Your Eminence, for five years now you have led the Russian Church Abroad as part of a united Russian Orthodox Church. What have these years of union given us?

Turning back, I think: Where do I begin? I can say this: the annual return to her homeland of our Protectress—the Kursk-Root Icon of the Mother of God “of the Sign”—and the pilgrimages throughout the various dioceses of Russia, Ukraine, Kazakhstan, and this year it will go to Vladivostok and Japan for the first time.

I can talk about the teachers, the monks and priests who came from Russia, Ukraine, enriching our Orthodox traditions. This exchange is continuing, and expanding. Hundreds of students and young people who go to Russia and the CIS not only to meet other youth but to do real work—restoring Russian holy sites in Solovki and Tikhvin, for instance.

I could tell you about the publications, films, returned archival documents. Or about the all-diaspora conferences, joint youth pilgrimages… The marriages, and now their own offspring who are born on various continents. You can read all about this on the Internet. But this could not have happened without our joint prayer at the Divine Altar, without the spiritual enrichment of Eucharistic communion with the Mother Church, her episcopacy, clergymen and laity. Naturally, we might have differing points of view in some matters. It is important that the unity of our Church exist exclusively on the foundation of Truth and purity. That is why the reestablishment of prayerfully communion within the Russian Church, the fifth anniversary of which we celebrated last year, is in our opinion an historic event, and the most important one in recent decades.

Recently you ordained priests for communities in Pakistan…

– I’ve never been to Pakistan myself: I paid heed to warning of the danger of being Orthodox and a foreigner, so three Pakistanis were ordained in Sri Lanka. Fr Adrian Augustus travels to Pakistan from Australia. Pakistan is the second most-populated Muslim nation in the world after Indonesia. About 4 percent of the population there is Christian: half are Catholic, the other half Anglican.

Fr Adrian (before baptism Vishal Augustus) the dean and the spiritual father of the Pakistani community, was born in northern India, in the city of Lucknow, and studied in a Catholic school. He grew disillusioned with Catholicism and converted to Anglicanism, but did not notice much of a difference between them and began to study Orthodox Christianity on the internet. He wrote to me and we began corresponding. Since there are no Orthodox churches in India, I invited him to come to Australia and live at a parish in order to be infused with Orthodoxy. In Sydney I baptized him with the name Adrian, and he prayed in our churches, then he took theological classes. After my election as First Hierarch, he came to New York and was soon ordained a deacon, and now serves as a priest in Australia. On weekdays, as is the case with many of our priests, Fr Adrian holds a secular job in one of Sydney’s banks.

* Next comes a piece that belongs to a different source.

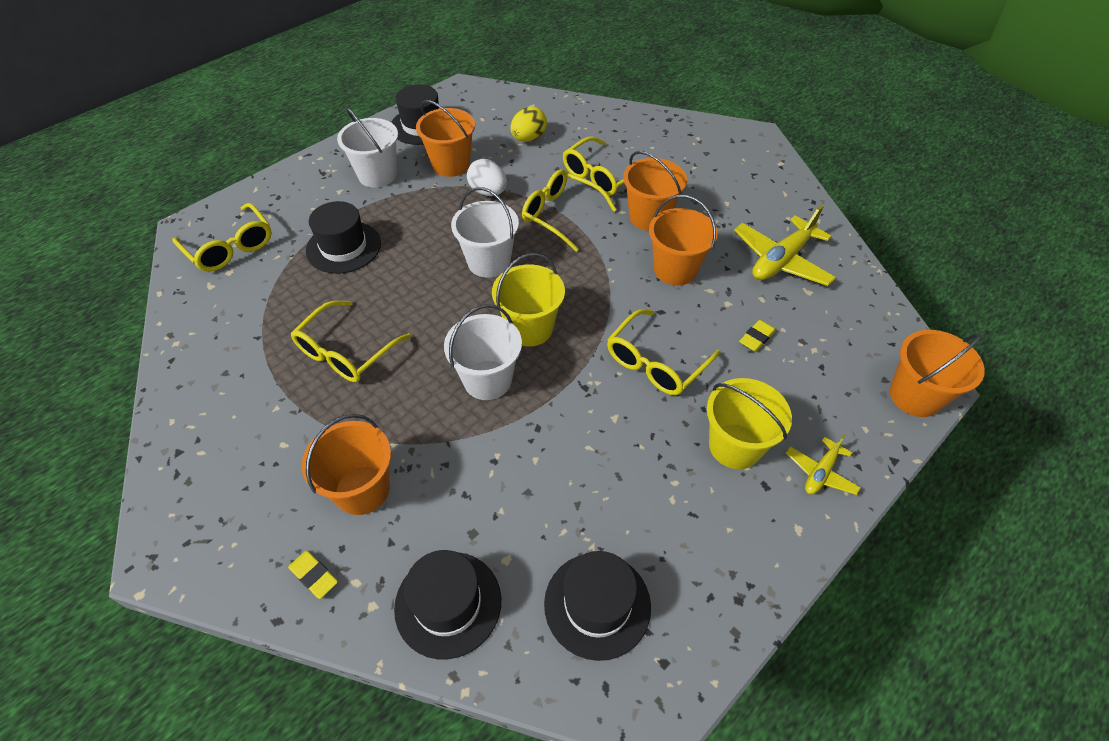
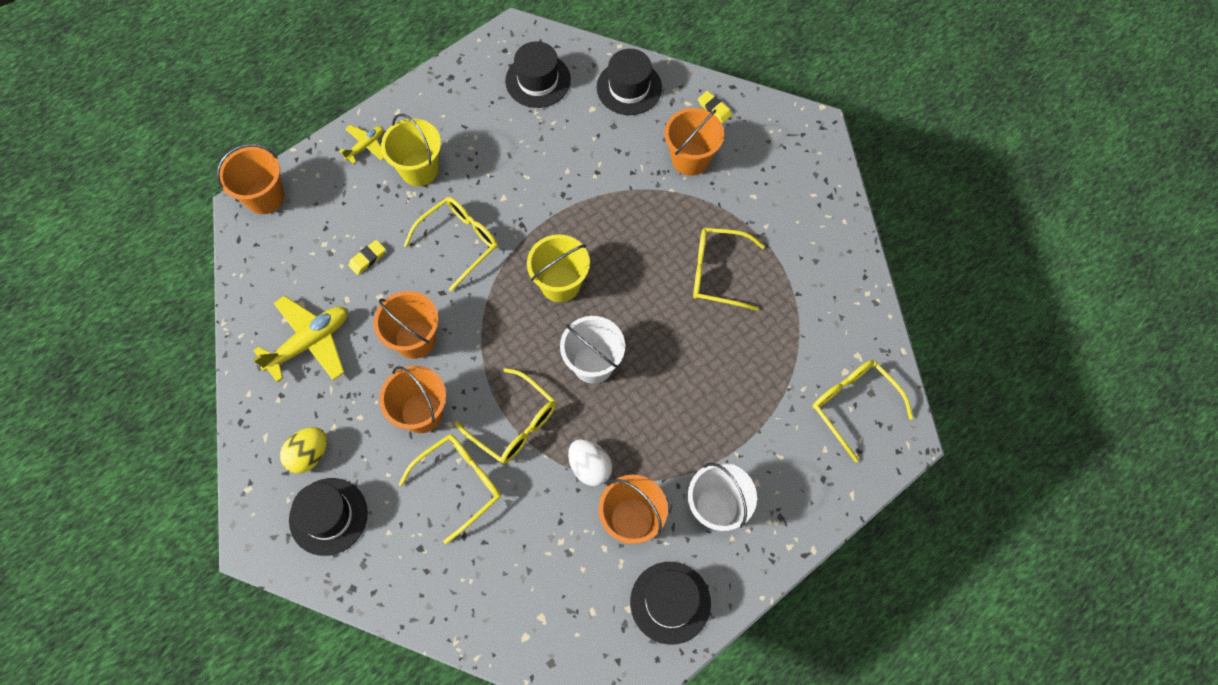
camera: 175 degrees left, 15 degrees up
yellow glasses [291,300,412,382] -> yellow glasses turned 120 degrees counterclockwise [693,228,765,311]
black hat [306,201,381,274] -> black hat moved to [289,478,368,556]
white bucket [444,304,522,400] -> none
yellow egg [511,106,547,142] -> yellow egg moved to [280,427,327,473]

During his first visit to Pakistan, Fr Adrian baptized 174 people, and holds pastoral courses for newly-ordained clergymen during visits there and via the internet, and the local clerics teach catechism for adults and Sunday schools for children. Three local Pakistanis have already been ordained to the priesthood. Priests Joseph, Anthony and Cyrill had studied in a Catholic seminary before conversion to Orthodoxy.

Fr Adrian recently acquired a parcel of land for a church, established a missionary fund for aid to new Christians, collecting money for the construction of a church in Sargodha.

Among the recently baptized are Iranians and Afghanis. In India, zealous Christians have also established communities, study catechism via the internet, and those who wish to convert to Orthodox Christianity are awaiting a priest. Such countries which are so remote to Orthodoxy are greatly helped by the internet, giving them the opportunity to find needed information and contacts, read theological literature and the works of the Holy Fathers.